Cities could benefit from exploring solid waste options
In Our Opinion
There are going to be several changes happening throughout the West Plains in the next several years and one of them revolves around the matter of solid waste.
The city of Spokane has transferred control of the regional solid waste system and transfer stations to Spokane County, who will take the reins starting in November.
The county wants to get into the business of solid waste because as the regional government, they feel qualified to run it, and they sent out requests for proposals (RFP) for businesses to oversee the transfer stations and the system.
Spokane will keep the incinerator and individuals will still be allowed to bring their garbage there.
November is also when a 25-year agreement between Spokane County and cities throughout the county to dispose of solid waste is ending.
The county wants all of these cities — which include Cheney, Medical Lake and Airway Heights — to resign a seven-year agreement because they believe “the regional approach is the best approach.”
But, rather than immediately join with the county, these cities have already established — or are exploring — other options for solid waste management in their communities.
The Cheney Free Press editorial board supports these communities for taking a different approach instead of just taking the first — and in some cases the safest — option that was presented to them.
Leaders in these jurisdictions want to find the best rates in hopes of reducing the cost of garbage for their citizens. Although people may not notice a large difference on their utility bill, the city will save some money.
Down the road, these funds could be put toward other projects such as fixing damaged roads or restoring parks.
Cheney is already ahead of the curve as they have their own pickup, recycling and education programs — everything that Washington state requires them to do for solid waste disposal.
Eastern Washington University is also planning to build a new recycling center and Cheney could collaborate with the university to develop a recycling program for students.
Cheney is looking at the possibility of taking their waste to a regional landfill.

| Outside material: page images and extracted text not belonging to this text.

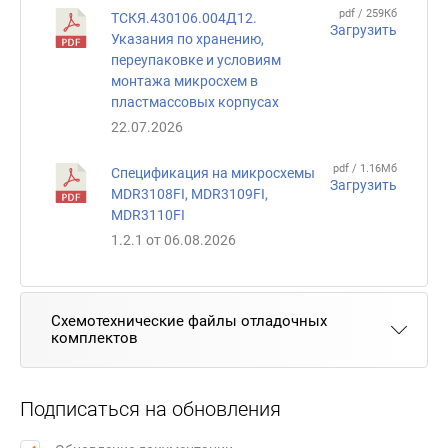
pdf / 259Кб
ТСКЯ.430106.004Д12.
Загрузить
Указания по хранению,
переупаковке и условиям
монтажа микросхем в
пластмассовых корпусах
22.07.2026
pdf / 1.16Мб
Cпецификация на микросхемы
Загрузить
MDR3108FI, MDR3109FI,
MDR3110FI
1.2.1 от 06.08.2026
Схемотехнические файлы отладочных
комплектов
Подписаться на обновления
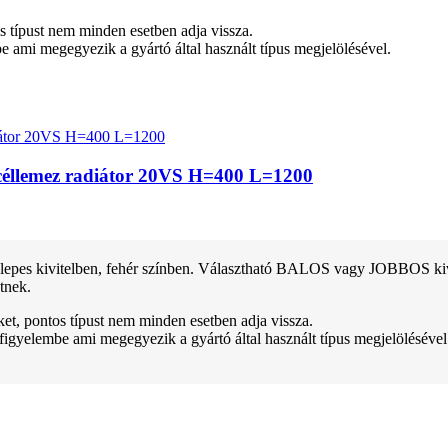
tos típust nem minden esetben adja vissza.
be ami megegyezik a gyártó által használt típus megjelölésével.
 acéllemez radiátor 20VS H=400 L=1200
pes kivitelben, fehér színben. Választható BALOS vagy JOBBOS kivitel
tnek.
teket, pontos típust nem minden esetben adja vissza.
 figyelembe ami megegyezik a gyártó által használt típus megjelölésével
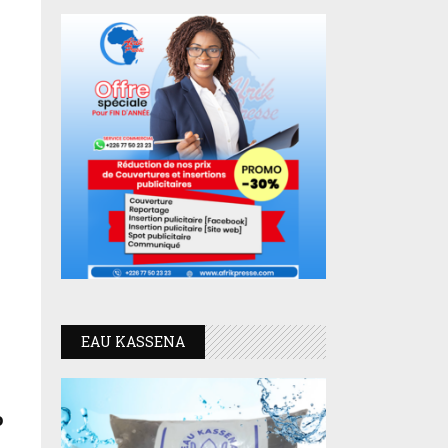
EAU KASSENA
o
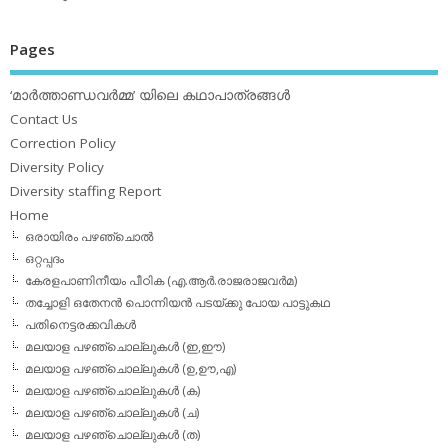
Pages
‘മാര്‍ത്താണ്ഡവര്‍മ്മ’ യിലെ കഥാപാത്രങ്ങള്‍
Contact Us
Correction Policy
Diversity Policy
Diversity staffing Report
Home
ഒരായിരം പഴഞ്ചൊല്‍
ഒറ്റപ്പദം
കേരളപാണിനീയം പീഠിക (എ.ആര്‍.രാജരാജവര്‍മ)
തച്ചോളി ഒതേനൻ പൊന്നിയൻ പടയ്‌ക്കു പോയ പാട്ടുകഥ
പതിനെട്ടരക്കവികള്‍
മലയാള പഴഞ്ചൊല്ലുകള്‍ (ഇ,ഈ)
മലയാള പഴഞ്ചൊല്ലുകള്‍ (ഉ,ഊ,എ)
മലയാള പഴഞ്ചൊല്ലുകള്‍ (ക)
മലയാള പഴഞ്ചൊല്ലുകള്‍ (ച)
മലയാള പഴഞ്ചൊല്ലുകള്‍ (ത)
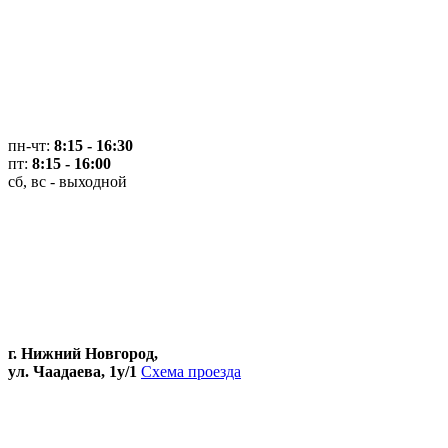
пн-чт:
8:15 - 16:30
пт:
8:15 - 16:00
сб, вс - выходной
г. Нижний Новгород,
ул. Чаадаева, 1у/1
Схема проезда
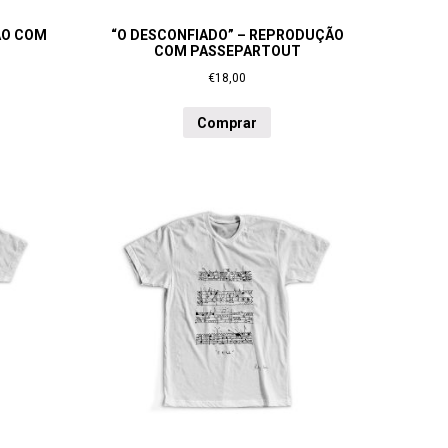
ÃO COM
“O DESCONFIADO” – REPRODUÇÃO
COM PASSEPARTOUT
€
18,00
Comprar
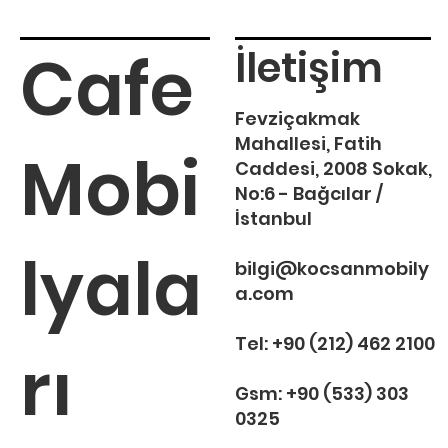
Cafe
İletişim
Fevziçakmak
Mahallesi, Fatih
Mobi
Caddesi, 2008 Sokak,
No:6 - Bağcılar /
İstanbul
lyala
bilgi@kocsanmobily
a.com
Tel:
+90 (212) 462 2100
rı
Gsm:
+90 (533) 303
0325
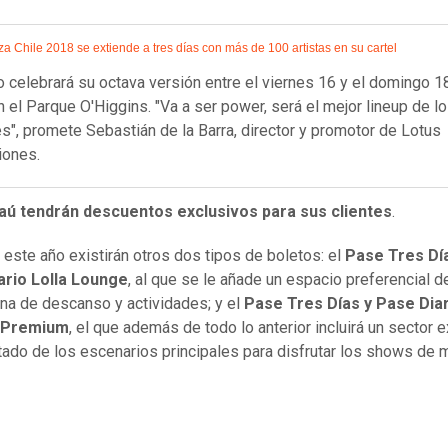
a Chile 2018 se extiende a tres días con más de 100 artistas en su cartel
o celebrará su octava versión entre el viernes 16 y el domingo 1
 el Parque O'Higgins. "Va a ser power, será el mejor lineup de l
es", promete Sebastián de la Barra, director y promotor de Lotus
iones.
taú tendrán descuentos exclusivos para sus clientes
.
este año existirán otros dos tipos de boletos: el
Pase Tres Dí
ario Lolla Lounge
, al que se le añade un espacio preferencial d
a de descanso y actividades; y el
Pase Tres Días y Pase Diar
 Premium
, el que además de todo lo anterior incluirá un sector 
tado de los escenarios principales para disfrutar los shows de 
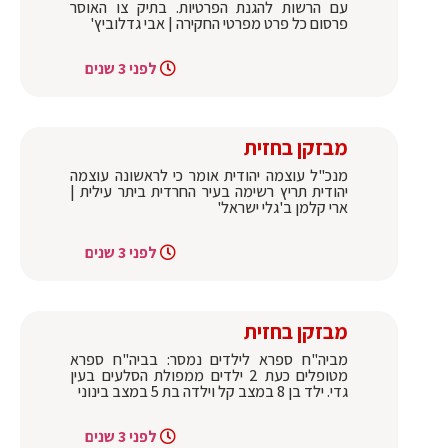
עם הרשות להגנת הפרטיות. בתיק צו האוסר
פרסום כל פרט מפרטי החקירה | אבי גדלוביץ'
לפני 3 שנים
מבזקן בחזית
מנכ"ל עוצמה יהודית אומר כי לראשונה עוצמה
יהודית תריץ רשימה בעיר החרדית ביתר עילית |
ארי קלמן ב'גלי ישראל'
לפני 3 שנים
מבזקן בחזית
מביה"ח ספרא לילדים נמסר: בביה"ח ספרא
מטופלים כעת 2 ילדים ממפולת הסלעים בעין
גדי. ילד בן 8 במצב קל וילדה בת 5 במצב בינוני
לפני 3 שנים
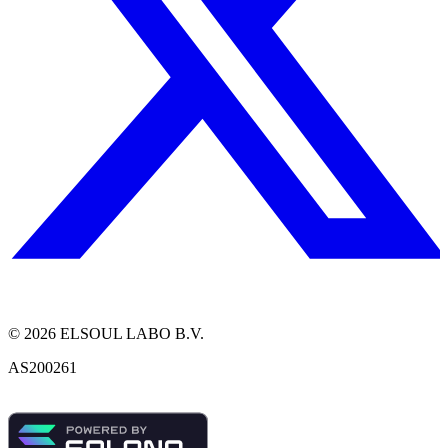
©
2026
ELSOUL LABO B.V.
AS200261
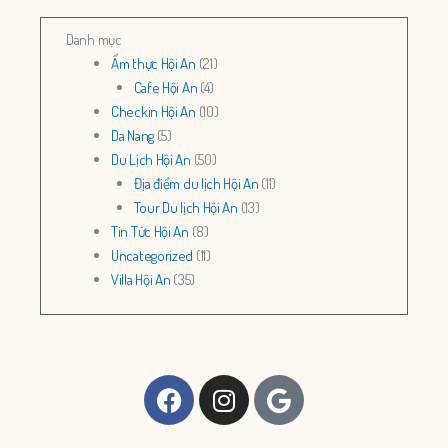
Danh mục
Ẩm thực Hội An
(21)
Cafe Hội An
(4)
Checkin Hội An
(10)
Da Nang
(5)
Du Lịch Hội An
(50)
Địa điểm du lịch Hội An
(11)
Tour Du lịch Hội An
(13)
Tin Tức Hội An
(8)
Uncategorized
(11)
Villa Hội An
(35)
Facebook
Instagram
Google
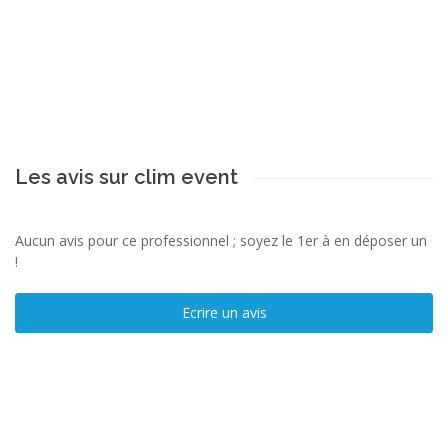
Les avis sur clim event
Aucun avis pour ce professionnel ; soyez le 1er à en déposer un
!
Ecrire un avis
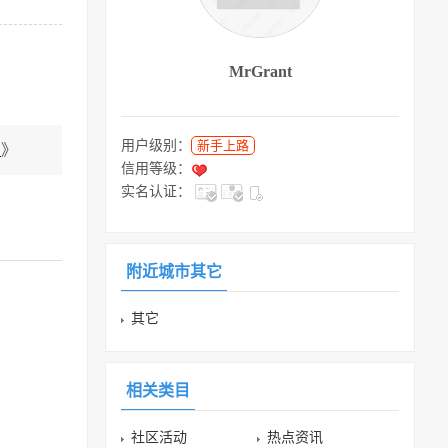
MrGrant
用户级别：
新手上路
知
》
信用等级：
实名认证：
附近城市其它
其它
相关类目
社区活动
热点资讯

However, the city is not ruling out the possibility of working with the county.
Medical Lake is already under contract with Sunshine Disposal and Recycling for their solid waste collection. The city will negotiate a new deal with them in October and adjust their rates based on the numbers they get.

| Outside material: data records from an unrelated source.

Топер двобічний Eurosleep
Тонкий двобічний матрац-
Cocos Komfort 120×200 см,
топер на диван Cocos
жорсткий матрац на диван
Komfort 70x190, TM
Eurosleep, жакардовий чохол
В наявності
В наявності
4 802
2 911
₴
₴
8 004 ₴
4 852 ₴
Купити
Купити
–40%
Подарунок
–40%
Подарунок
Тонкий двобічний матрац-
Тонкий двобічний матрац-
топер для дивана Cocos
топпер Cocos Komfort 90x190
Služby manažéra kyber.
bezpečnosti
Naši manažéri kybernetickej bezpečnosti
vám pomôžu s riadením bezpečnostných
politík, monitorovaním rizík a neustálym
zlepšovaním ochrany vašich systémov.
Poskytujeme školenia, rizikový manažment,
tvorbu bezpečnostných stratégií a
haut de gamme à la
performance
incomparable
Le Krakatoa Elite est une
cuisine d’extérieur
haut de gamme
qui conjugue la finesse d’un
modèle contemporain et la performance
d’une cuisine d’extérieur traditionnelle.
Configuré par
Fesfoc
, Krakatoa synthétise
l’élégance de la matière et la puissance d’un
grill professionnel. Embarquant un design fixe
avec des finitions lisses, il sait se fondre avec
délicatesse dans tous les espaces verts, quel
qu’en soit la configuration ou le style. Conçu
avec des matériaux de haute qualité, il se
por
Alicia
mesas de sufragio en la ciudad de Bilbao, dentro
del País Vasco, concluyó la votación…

Sunshine will also allow Medical Lake citizens to use their transfer station for individual hauling.
Airway Heights is entering into a collective RFP with Millwood, Liberty Lake and Deer Park. The proposal will include a comprehensive solid waste management plan, approved by the Department of Ecology, and a fee structure. These cities also plan to negotiate with the county if they do not receive any bids.
While Spokane County has provided estimates, they have not provided specific numbers for rates such as tipping fees, which is the charge levied upon a given quantity of waste received at a processing facility.
The county could have hired an actuary to calculate a number based on the growth and trend in specific counties, over the last 25 years.
But, even if the county can provide numbers that match other businesses for the umbrella proposal, there is a chance that cities still may not sign with them.
Several city leaders disagree with having to pay the $9.9 million the county has paid to buy the system and transfer stations. They claim they have already paid that through the original agreement with Spokane.
Another issue is control. City leaders want to have more supervision in how waste management is handled in their city and felt that the county should have discussed options with them first, instead of sending out a new agreement where the cities had no say on the matter.
Perhaps the county commissioners should look at this situation and take a different approach in the way they do business with the smaller cities down the road. They may want to discuss things with these leaders rather than assume that they will go with flow.
As for the cities, this could be a good learning experience for them that may help them in the future.